TASK DATA >>
►
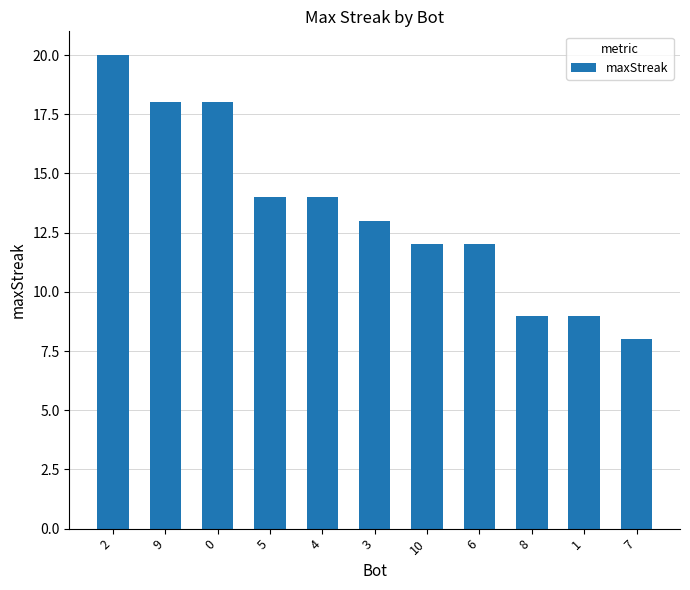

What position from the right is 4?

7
◄
►
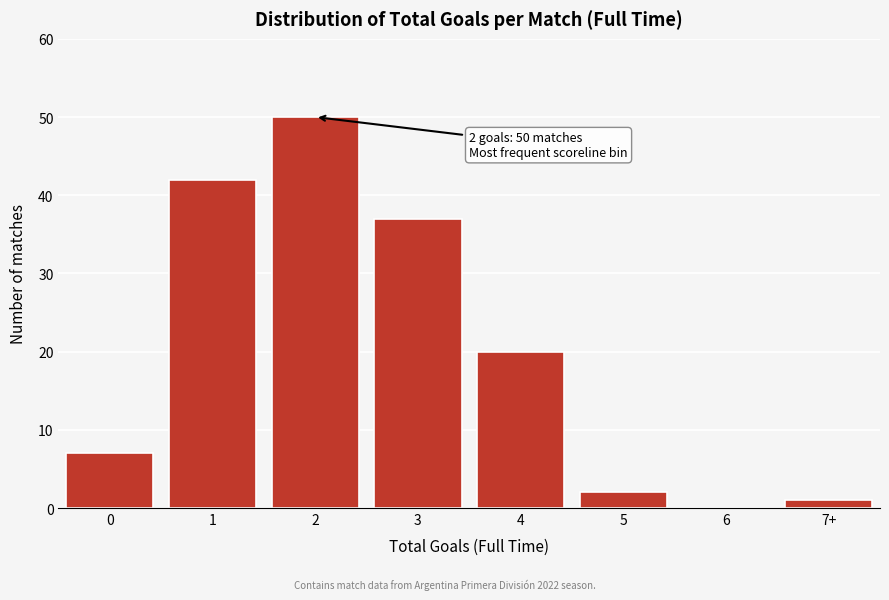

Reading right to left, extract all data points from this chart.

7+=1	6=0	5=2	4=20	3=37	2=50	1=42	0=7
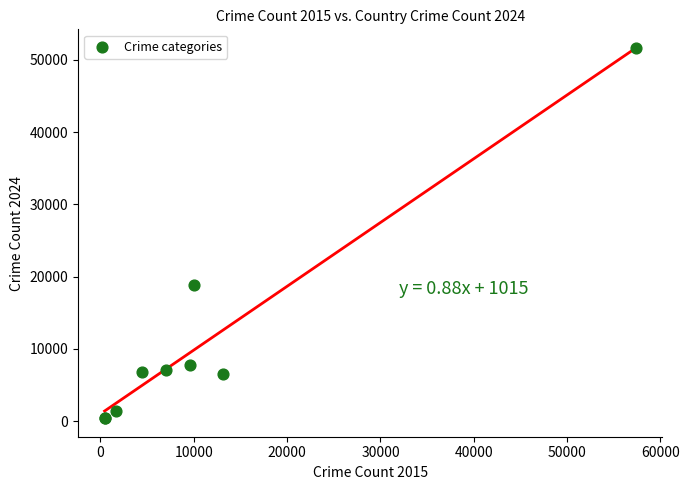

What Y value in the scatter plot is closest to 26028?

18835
◄
PROBLEM TO WORK ON >> Return every line from the listing above that contains the string "What", matching its exact case.

EXPECTED ANSWER >>
What position from the right is 4?
What Y value in the scatter plot is closest to 26028?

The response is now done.